In the Donetsk and Luhansk regions, the Russian military are focusing their efforts on taking control of Popasna and Rubizhne cities, as well as establishing full control over Mariupol, the General Staff said. Other towns and settlements in the two regions are subject to continued shelling.

The Russian troops also continue to block Kharkiv, according to the General Staff.

BANGKOK — A report by the World Bank says disruptions to supplies of commodities, financial strains and higher prices are among the shocks from the war in Ukraine that will slow economies in Asia in coming months.

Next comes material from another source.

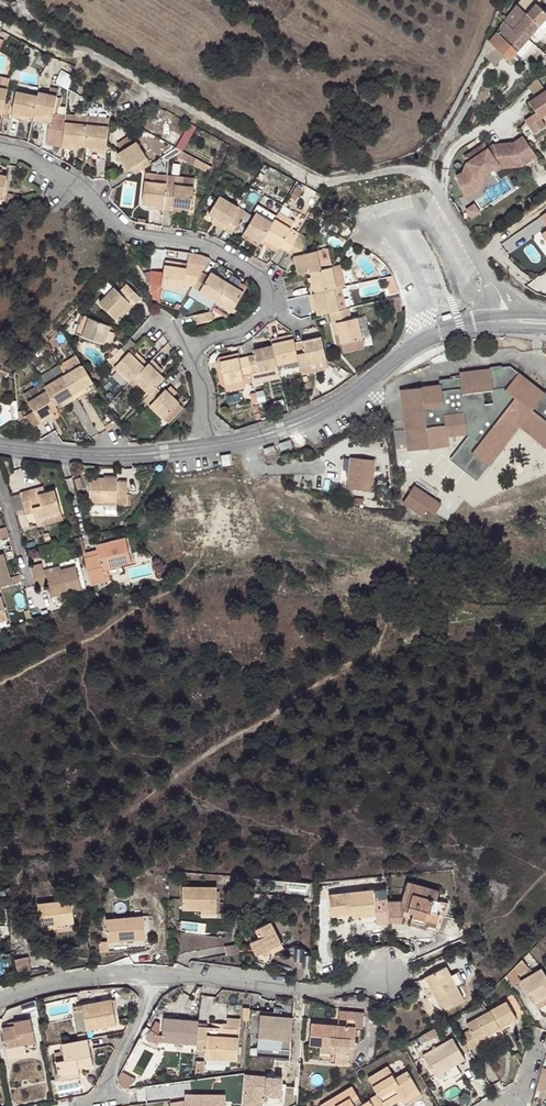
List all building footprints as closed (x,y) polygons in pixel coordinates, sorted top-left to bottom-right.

The report released Tuesday forecasts slower growth and rising poverty in the Asia-Pacific region this year. Growth for the region is estimated at 5%, down from the original forecast of 5.4%. It anticipates that China, the region’s largest economy, will expand at a 5% pace.

The report says “multiple shocks” are adding to troubles for people and for businesses and that governments whose finances have been stretched by the pandemic have less capacity to help.